Despair isn’t the enemy. Instead, it can function like a light on the dashboard, warning that there is trouble under the hood. It provides information – that all is not well and I must give my heart and soul some attention. Maybe even actively seek help from others who can ‘see’ reality more clearly, from a place where vision isn’t blurred by despair.

Despair can act like an emotional winter, stopping my outer world for while and slowing me down both physically and spiritually. It can look very discouraging on the outside, but inside, like the roots of a tree during the cold dark months, it can prompt some very deep, very long-lasting growth. Dealing with some of the issues that stir despair – fear, insecurity, doubt, worry, theological issues, woundedness – when I invite Jesus to speak to them and He does, I am not the same afterwards. When spring rolls back around, as it always does, the platform on which new growth emerges is wider, stronger and more solid.

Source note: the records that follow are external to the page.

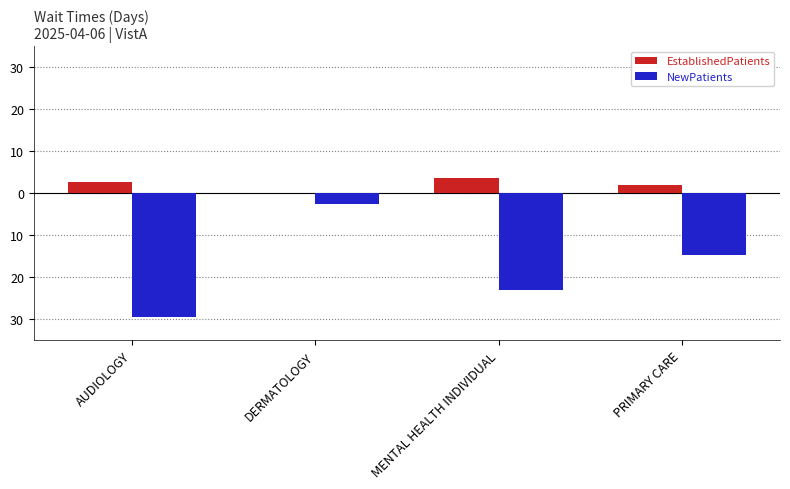

Does the chart contain stacked bars?

No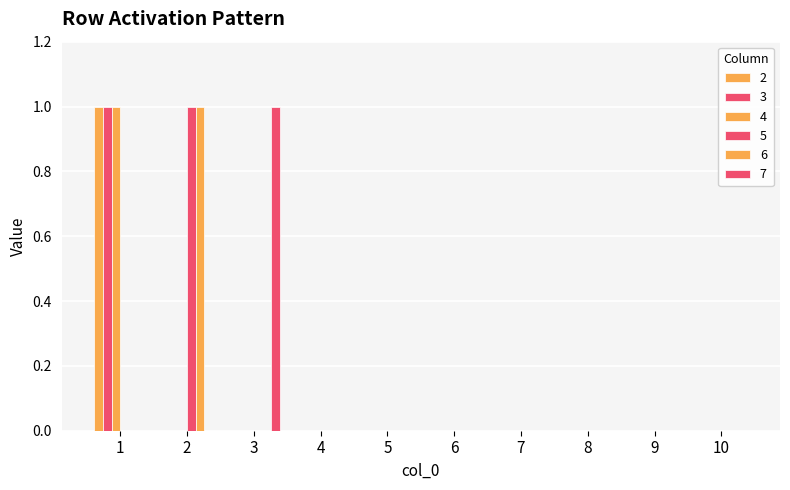

At how many categories does at least one series exceed 0?

3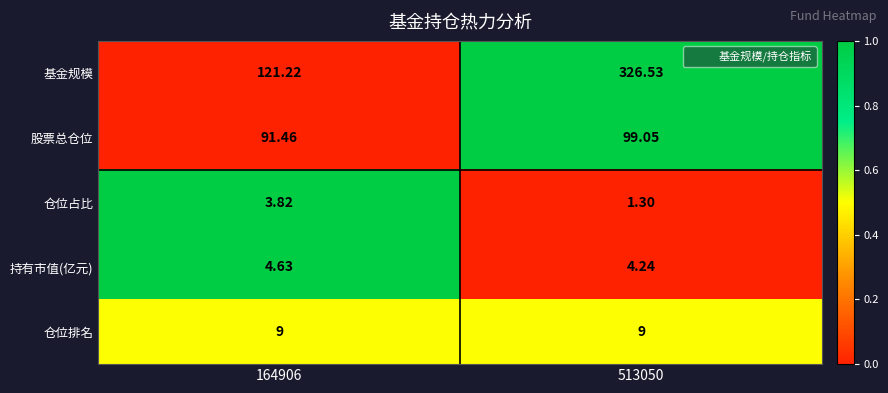

Which series has the largest range (max minus min)?

基金规模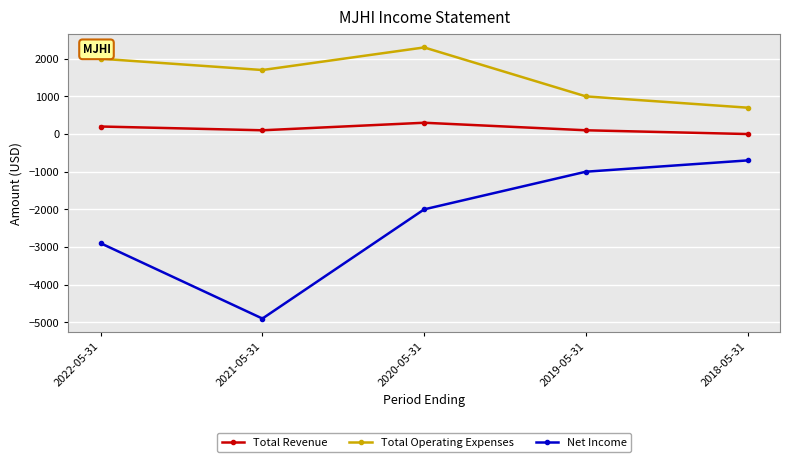

Rank the series by their maximum value, from highest to lowest.

Total Operating Expenses, Total Revenue, Net Income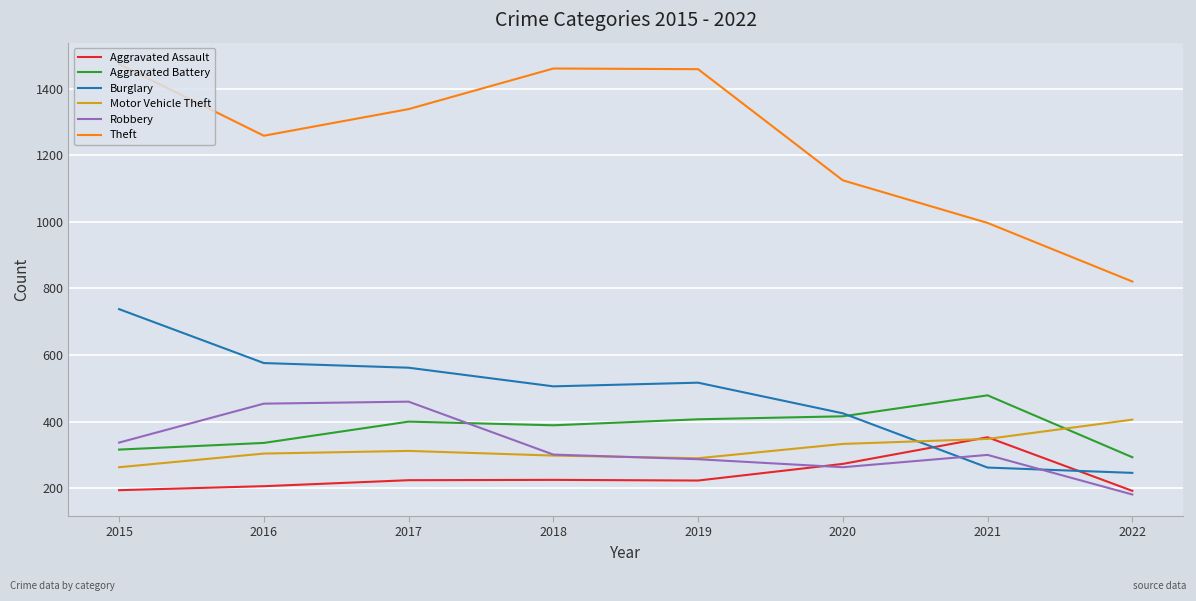

Which series has the largest range (max minus min)?

Theft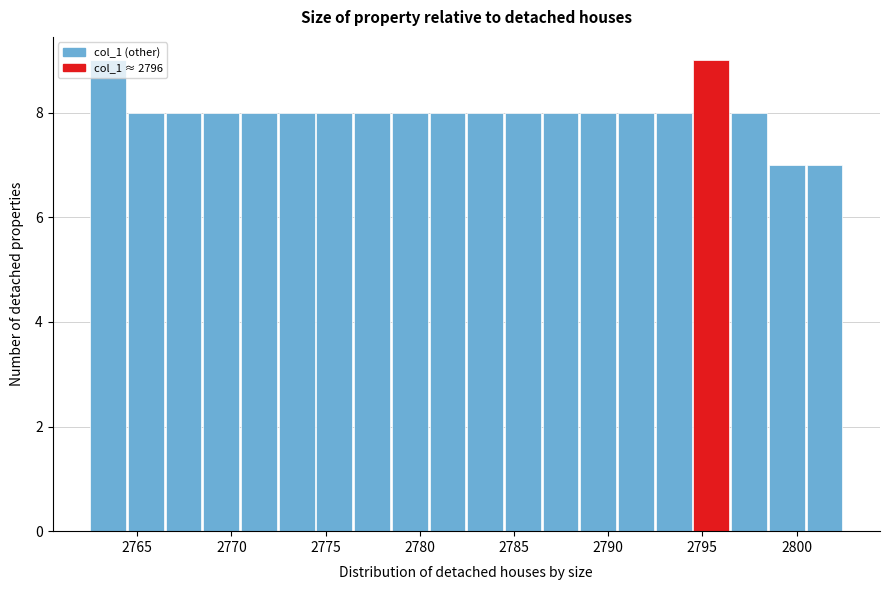

How tall is the bar that spans 2790.5 to 2792.5 on the x-axis? Neither the bar edges nor the heights are printed on the chart, so give them approximately, as read against the axes.

8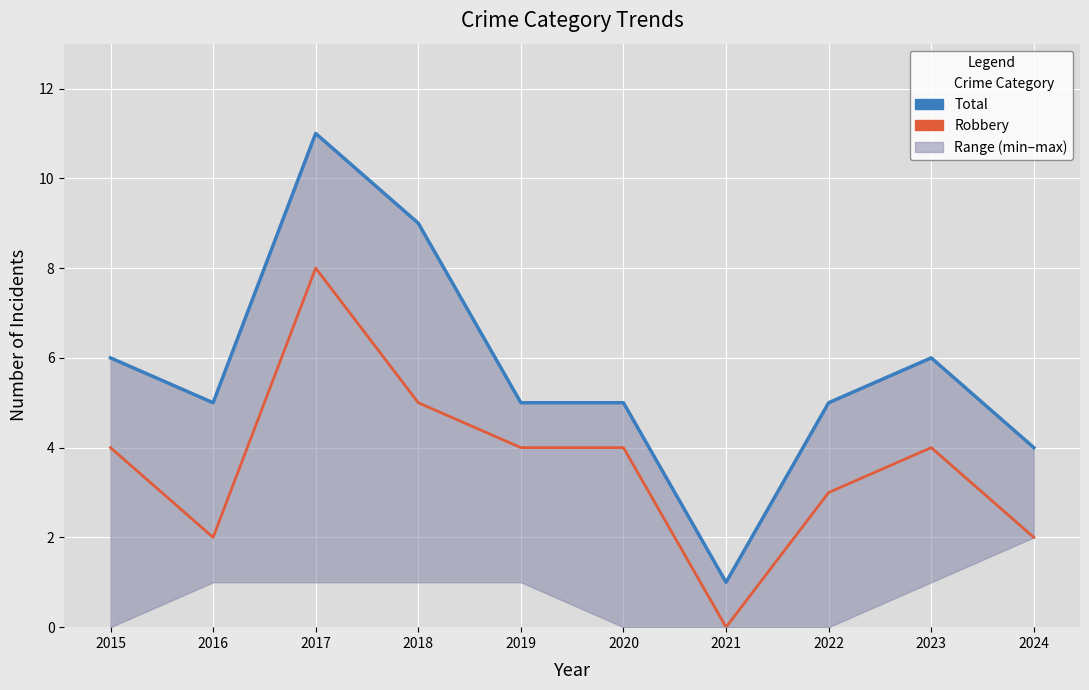

Reading right to left, transcribe all the data shown in this chart.

Total: 4	6	5	1	5	5	9	11	5	6
Robbery: 2	4	3	0	4	4	5	8	2	4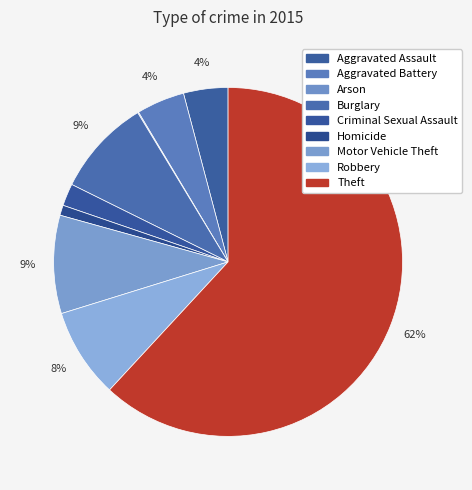

Does Criminal Sexual Assault represent more than half of the total?

No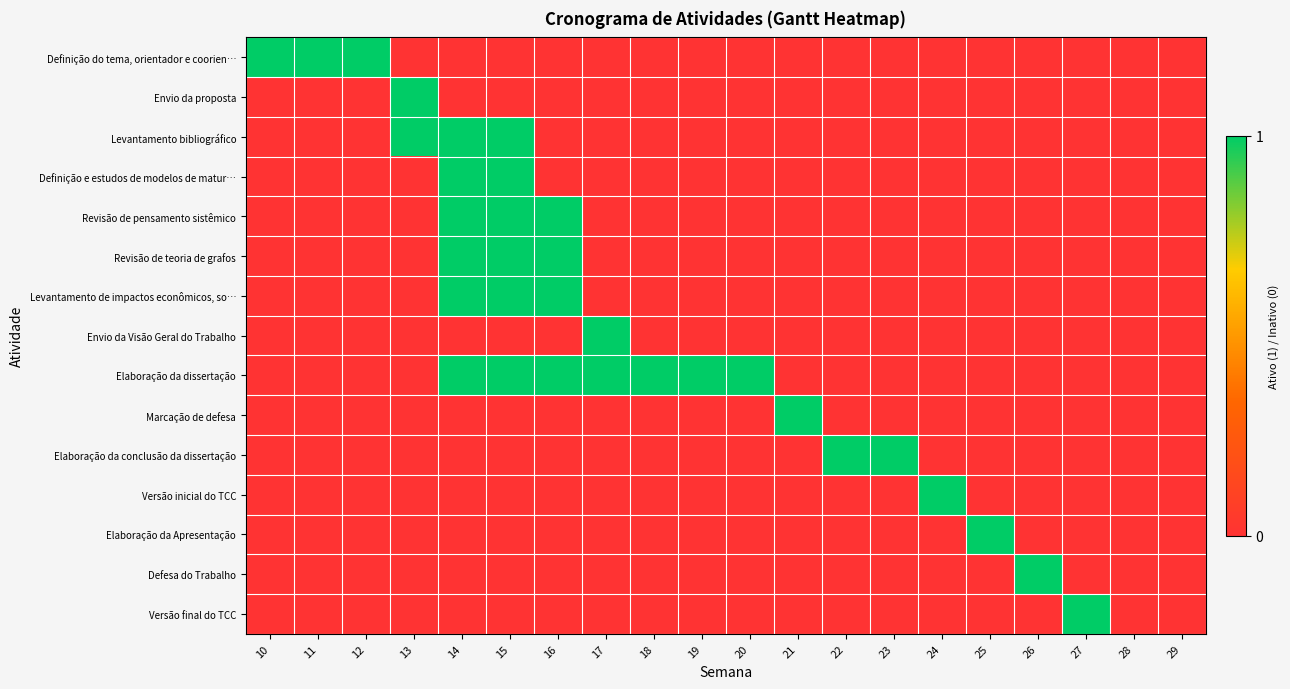

Which category has the highest value across all series?

10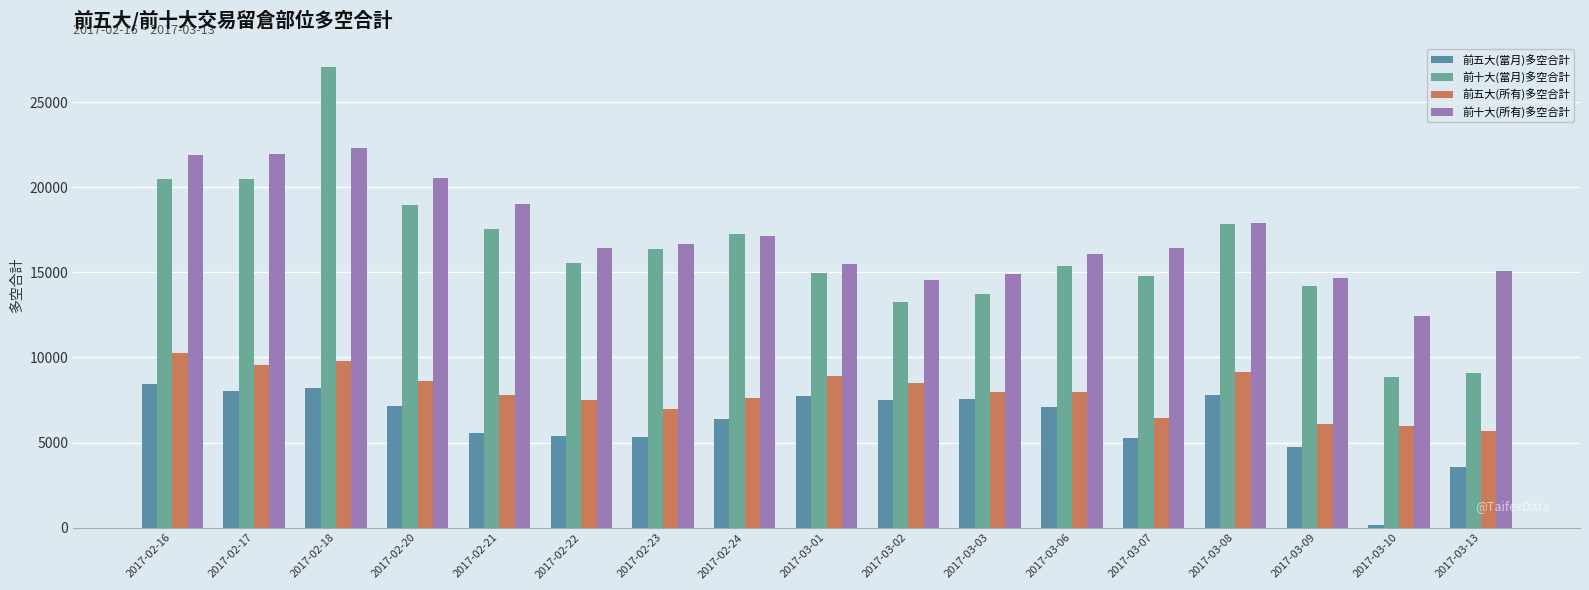

What is the value of the 前十大(所有)多空合計 bar at the 17th from the left?

15079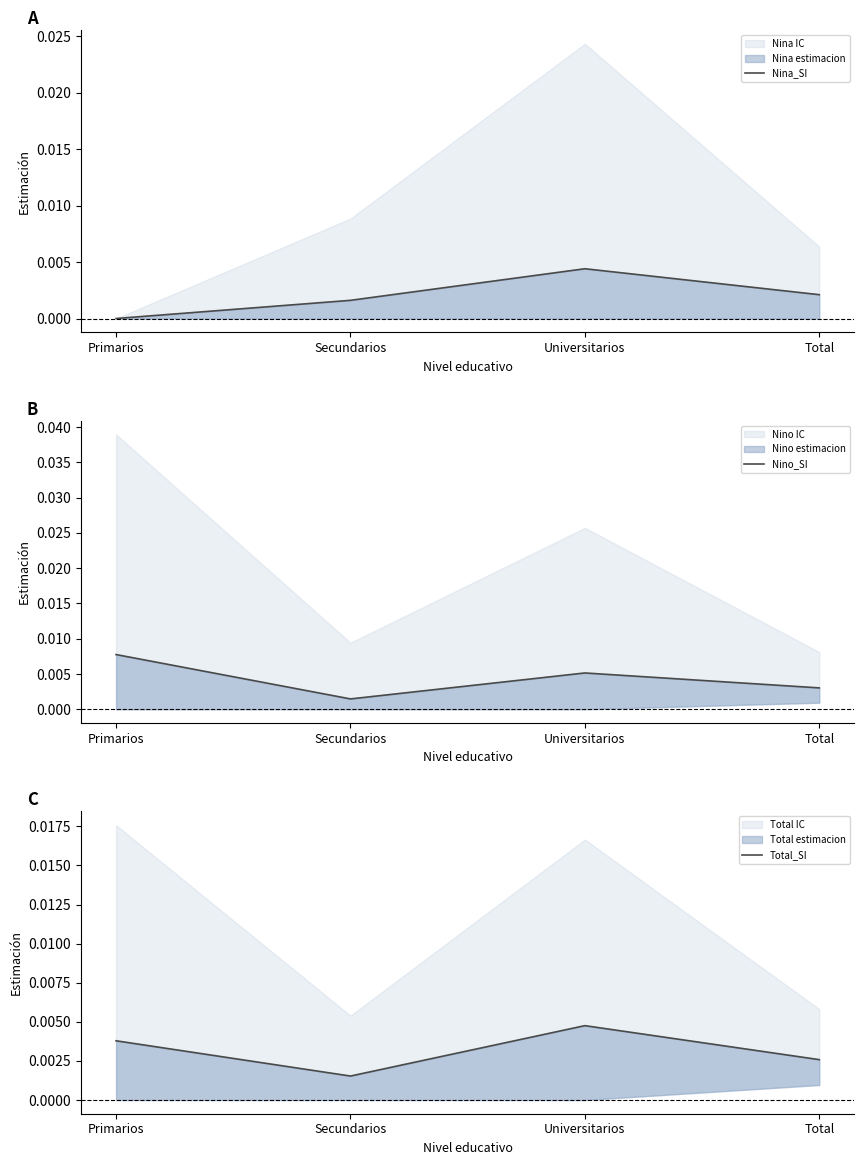

How many interior local valleys does the Total_SI series have?

1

Despair can demand expression, a chance to speak into my life. Pretending it isn’t there or ignoring it only prolongs the pain. It is sort of like when my husband and I have a disagreement. (It happens.) And we postpone our conversation to reconcile it. Those are some long, cold nights. It feels the same with my heart when I ignore something that it wants to talk with me about.

Despair can force an honesty and willingness to engage Jesus out of me. Because it hurts so much, it has the capacity to remove the filter I often put over my words, that leads me to say the things I think are acceptable and “right” in church circles. This is a fancy way of saying that I will often try to lie about the condition of my heart if I can get away with it. The pain of despair can lead me to stop playing games and bring my darkness into the light so Jesus can speak to it and heal it.

And despair creates in me a longing for His coming, for Him to re-create this world where there is no more pain, tears or hopelessness. Despair can drive me to realize that my only hope doesn’t come from this world. It can drive me, wounded and weeping into the arms of my Savior, who makes all things right with His presence. I am learning that whatever brings me into His presence can be a blessing to me.

Where Jesus is, there is always hope. He holds the power in His hands to change things. Heal things. Raise them from the dead. External things and life’s circumstances – sometimes. When we encounter Him, He doesn’t always fix what is broken on the outside, but He always changes our hearts. And when that happens, when our hearts are renewed and strengthened and we see the world for how it really is, we have the strength to withstand the pain that comes our way. We have the ability to find Him and His joy in the midst of terrible darkness. We may fall, but in the falling, we find there is ground beneath us. Solid ground that holds. Despair can lead us to discover that He is truly enough. That He is love. That He is capable of redeeming even the worst of our fears and pain. These are truths that are only theoretical till proven true in our lives through the crucible of despair.